What do Serena Williams, Richard Nixon, Dan Quayle, Dick Cheney and David Bloom have in common? They have all suffered a potentially fatal deep venous thrombosis (DVT).
Deep venous thrombosis (DVT) mainly affects the large veins in the lower leg and thigh. The clot can block blood flow and cause swelling and pain. When a clot breaks off and moves through the bloodstream, this is called an embolism. An embolism can get stuck in the brain, lungs, heart, or other area, leading to severe damage.
Blood clots may form when something slows or changes the flow of blood in the veins. Risk factors include:
- After a pacemaker catheter has been passed through the vein in the groin
- Cigarette smoking
- Family history of blood clots
- Fractures in the pelvis or legs
- Giving birth within the last 6 months
- Heart failure
- Recent surgery (especially hip, knee, or female pelvic surgery)
- Too many blood cells being made by the bone marrow (polycythemia vera), causing the blood to be thicker and slower than normal
You’re also more likely to develop DVT if you have any of the following conditions:
- Blood that is more likely to clot (hypercoagulability)
- Taking estrogens or birth control pills.
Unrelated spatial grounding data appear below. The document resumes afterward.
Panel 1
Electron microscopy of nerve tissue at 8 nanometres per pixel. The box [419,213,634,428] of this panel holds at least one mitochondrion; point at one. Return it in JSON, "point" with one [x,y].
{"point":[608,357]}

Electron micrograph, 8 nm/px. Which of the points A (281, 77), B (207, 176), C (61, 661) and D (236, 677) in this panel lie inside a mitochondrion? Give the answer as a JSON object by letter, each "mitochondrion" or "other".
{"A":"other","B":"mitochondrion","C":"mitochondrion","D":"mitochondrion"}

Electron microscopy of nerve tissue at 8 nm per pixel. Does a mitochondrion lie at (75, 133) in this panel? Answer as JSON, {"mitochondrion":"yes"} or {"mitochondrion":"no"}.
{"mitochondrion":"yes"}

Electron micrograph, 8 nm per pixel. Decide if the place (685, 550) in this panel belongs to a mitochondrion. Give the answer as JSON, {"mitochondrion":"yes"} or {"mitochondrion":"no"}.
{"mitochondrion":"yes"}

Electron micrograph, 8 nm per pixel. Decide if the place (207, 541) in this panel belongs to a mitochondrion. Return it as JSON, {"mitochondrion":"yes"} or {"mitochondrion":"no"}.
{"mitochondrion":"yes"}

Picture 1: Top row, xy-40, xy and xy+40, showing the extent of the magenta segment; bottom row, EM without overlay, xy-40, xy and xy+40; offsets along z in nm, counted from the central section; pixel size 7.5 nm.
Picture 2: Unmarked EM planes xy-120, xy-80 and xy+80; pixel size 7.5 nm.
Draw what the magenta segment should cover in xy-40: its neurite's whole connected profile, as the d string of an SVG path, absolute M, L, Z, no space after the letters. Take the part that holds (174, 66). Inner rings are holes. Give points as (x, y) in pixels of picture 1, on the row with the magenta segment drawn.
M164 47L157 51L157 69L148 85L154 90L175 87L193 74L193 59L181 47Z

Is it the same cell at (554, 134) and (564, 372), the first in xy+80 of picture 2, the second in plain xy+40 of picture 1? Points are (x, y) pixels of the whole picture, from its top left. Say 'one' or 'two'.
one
- Long airplane flights: London’s Heathrow Airport reports one passenger death a month from DVT. One nearby hospital recorded thirty passenger deaths from DVT in the past three years including a 28-year-old man. To reduce the risk of DVT during air travel, passengers are advised to wear compression stockings on flights, frequent moving aroudnt he cabinand pumping the calf muscles, leg elevation and avoidance of sedentary positions for long periods of time without moving.